Brain movement during an impact can elicit a traumatic brain injury, but tissue kinematics vary from person to person and knowledge regarding this variability is limited. This study examines spatio-temporal brain-skull displacement and brain tissue deformation across groups of subjects during a mild impact in vivo. The heads of two groups of participants were imaged while subjected to a mild (less than 350 rad s-2) impact during neck extension (NE, n = 10) and neck rotation (NR, n = 9). A kinematic atlas of displacement and strain fields averaged across all participants was constructed and compared against individual participant data.
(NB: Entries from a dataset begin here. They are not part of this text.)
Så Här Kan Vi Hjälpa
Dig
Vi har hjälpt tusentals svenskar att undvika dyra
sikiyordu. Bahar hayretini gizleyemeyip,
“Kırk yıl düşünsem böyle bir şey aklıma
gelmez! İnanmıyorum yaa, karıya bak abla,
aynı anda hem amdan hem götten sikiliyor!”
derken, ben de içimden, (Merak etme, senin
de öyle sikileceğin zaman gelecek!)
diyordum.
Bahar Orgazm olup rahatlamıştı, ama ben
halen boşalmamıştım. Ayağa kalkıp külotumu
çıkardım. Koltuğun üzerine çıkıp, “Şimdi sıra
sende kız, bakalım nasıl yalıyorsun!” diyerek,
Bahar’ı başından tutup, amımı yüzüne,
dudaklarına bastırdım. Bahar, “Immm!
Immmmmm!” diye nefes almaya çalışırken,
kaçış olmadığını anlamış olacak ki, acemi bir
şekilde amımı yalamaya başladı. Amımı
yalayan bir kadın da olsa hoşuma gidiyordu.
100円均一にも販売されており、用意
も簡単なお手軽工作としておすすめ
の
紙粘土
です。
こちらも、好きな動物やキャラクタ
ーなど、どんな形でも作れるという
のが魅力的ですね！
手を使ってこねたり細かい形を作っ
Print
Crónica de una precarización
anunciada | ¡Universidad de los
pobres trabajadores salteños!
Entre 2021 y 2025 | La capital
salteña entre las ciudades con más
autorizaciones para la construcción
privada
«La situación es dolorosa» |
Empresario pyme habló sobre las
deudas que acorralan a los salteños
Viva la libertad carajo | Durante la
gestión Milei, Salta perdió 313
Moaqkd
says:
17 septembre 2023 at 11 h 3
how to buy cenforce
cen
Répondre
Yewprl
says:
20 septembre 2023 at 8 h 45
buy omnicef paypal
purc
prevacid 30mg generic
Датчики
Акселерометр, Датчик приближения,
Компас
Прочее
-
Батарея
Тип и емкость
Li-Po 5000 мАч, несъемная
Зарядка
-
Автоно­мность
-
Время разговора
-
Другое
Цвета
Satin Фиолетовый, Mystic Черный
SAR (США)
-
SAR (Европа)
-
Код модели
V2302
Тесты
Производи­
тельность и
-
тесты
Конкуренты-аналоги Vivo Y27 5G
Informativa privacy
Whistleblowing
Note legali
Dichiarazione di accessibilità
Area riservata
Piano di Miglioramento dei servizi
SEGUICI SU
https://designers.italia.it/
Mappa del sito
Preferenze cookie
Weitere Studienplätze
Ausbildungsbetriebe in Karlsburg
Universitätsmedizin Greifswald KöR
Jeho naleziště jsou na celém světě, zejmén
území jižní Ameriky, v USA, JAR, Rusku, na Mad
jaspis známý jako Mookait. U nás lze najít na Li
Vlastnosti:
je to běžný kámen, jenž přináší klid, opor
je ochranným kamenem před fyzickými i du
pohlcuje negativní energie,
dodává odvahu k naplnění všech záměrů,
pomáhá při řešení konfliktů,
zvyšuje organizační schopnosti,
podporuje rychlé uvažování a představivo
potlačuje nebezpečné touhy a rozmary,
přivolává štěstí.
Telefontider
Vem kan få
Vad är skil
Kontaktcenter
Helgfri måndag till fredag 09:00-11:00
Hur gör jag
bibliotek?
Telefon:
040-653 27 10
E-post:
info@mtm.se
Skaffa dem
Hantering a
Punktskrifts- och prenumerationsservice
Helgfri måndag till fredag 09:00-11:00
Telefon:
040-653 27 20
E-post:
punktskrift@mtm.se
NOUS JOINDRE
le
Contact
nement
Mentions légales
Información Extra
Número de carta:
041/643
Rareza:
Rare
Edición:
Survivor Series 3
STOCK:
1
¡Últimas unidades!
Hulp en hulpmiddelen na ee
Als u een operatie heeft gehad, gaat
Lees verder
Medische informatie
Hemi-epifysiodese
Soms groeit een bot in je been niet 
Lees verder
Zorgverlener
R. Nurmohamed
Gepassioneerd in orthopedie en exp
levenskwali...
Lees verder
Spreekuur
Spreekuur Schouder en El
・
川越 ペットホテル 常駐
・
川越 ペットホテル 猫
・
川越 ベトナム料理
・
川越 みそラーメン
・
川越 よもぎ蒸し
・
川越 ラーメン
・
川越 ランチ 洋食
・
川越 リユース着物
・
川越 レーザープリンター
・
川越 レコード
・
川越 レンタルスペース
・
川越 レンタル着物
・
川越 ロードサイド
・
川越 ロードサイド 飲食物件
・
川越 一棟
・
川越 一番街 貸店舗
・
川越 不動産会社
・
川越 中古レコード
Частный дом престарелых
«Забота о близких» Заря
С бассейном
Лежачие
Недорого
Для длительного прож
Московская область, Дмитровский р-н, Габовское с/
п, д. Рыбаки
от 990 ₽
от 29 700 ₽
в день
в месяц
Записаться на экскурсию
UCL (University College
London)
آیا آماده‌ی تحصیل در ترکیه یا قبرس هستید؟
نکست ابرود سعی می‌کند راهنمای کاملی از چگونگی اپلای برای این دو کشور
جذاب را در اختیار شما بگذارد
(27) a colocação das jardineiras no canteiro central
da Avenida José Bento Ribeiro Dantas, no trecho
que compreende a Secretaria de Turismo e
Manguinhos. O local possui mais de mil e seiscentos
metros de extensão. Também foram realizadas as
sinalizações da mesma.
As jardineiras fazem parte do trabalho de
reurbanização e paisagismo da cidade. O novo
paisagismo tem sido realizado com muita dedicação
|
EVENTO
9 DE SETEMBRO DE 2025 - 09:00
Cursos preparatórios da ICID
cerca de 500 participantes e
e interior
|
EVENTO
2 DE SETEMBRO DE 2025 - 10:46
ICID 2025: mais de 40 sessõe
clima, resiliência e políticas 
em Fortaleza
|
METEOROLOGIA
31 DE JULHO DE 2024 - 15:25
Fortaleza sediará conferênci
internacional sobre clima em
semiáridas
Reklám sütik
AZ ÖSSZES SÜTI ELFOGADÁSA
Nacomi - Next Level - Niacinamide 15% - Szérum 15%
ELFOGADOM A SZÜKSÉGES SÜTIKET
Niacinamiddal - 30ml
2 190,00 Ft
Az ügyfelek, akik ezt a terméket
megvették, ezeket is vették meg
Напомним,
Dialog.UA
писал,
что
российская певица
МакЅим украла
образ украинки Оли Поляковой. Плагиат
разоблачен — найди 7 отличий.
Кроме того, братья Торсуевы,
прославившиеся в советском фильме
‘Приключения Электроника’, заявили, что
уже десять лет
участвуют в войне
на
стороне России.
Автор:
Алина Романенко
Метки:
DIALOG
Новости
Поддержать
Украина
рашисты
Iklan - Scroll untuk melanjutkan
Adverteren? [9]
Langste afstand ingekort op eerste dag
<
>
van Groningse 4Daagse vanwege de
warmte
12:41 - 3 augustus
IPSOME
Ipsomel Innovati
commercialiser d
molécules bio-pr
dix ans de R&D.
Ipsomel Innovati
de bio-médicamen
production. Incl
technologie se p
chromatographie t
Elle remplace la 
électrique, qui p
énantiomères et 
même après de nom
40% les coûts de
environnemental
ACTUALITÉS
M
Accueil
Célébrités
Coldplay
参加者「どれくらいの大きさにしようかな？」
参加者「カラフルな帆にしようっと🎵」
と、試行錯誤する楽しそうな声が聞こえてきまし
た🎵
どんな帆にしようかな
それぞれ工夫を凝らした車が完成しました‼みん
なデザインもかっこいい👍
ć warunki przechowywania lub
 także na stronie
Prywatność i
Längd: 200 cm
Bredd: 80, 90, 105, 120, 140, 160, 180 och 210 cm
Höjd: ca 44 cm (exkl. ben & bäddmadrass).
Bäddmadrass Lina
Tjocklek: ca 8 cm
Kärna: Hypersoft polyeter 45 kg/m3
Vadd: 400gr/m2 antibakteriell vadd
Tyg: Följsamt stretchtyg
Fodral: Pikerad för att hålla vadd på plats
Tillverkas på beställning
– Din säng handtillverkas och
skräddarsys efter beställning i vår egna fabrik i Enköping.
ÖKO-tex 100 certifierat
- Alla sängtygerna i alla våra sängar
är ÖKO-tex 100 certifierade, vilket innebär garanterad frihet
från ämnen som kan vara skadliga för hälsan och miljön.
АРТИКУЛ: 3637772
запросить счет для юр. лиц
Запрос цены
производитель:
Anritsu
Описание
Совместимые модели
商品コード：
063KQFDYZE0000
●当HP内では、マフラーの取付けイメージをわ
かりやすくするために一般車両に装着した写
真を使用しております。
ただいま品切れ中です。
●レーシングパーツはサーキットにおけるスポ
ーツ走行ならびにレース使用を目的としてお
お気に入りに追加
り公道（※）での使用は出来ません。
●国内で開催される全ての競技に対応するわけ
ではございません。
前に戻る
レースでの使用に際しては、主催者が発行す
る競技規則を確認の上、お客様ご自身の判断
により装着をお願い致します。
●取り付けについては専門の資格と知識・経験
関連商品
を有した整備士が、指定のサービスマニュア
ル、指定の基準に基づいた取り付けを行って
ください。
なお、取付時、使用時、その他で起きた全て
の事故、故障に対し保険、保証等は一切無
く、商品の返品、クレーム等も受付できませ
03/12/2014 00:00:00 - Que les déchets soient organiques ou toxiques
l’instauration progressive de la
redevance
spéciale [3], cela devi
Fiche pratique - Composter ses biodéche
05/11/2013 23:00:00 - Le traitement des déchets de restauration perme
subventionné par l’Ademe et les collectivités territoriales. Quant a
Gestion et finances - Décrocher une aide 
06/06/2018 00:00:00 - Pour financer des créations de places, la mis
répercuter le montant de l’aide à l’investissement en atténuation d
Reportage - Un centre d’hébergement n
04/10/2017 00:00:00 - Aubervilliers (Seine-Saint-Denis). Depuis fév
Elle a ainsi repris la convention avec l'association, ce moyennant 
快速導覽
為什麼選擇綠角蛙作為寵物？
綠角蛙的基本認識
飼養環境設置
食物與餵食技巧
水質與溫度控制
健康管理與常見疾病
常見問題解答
The atlas-derived mean displacement magnitude was 0.26 ± 0.13 mm for NE and 0.40 ± 0.26 mm for NR, which is comparable to the displacement magnitudes from individual participants. The strain tensor from the atlas displacement field exhibited maximum shear strain (MSS) of 0.011 ± 0.006 for NE and 0.017 ± 0.009 for NR and was lower than the individual MSS averaged across participants. The atlas illustrates common patterns, containing some blurring but visible relationships between anatomy and kinematics. Conversely, the direction of the impact, brain size, and fluid motion appear to underlie kinematic variability. These findings demonstrate the biomechanical roles of key anatomical features and illustrate common features of brain response for model evaluation.
Trial registration: ClinicalTrials.gov NCT01633268.
Keywords: dynamic magnetic resonance imaging; finite strain; head impact; traumatic brain injury.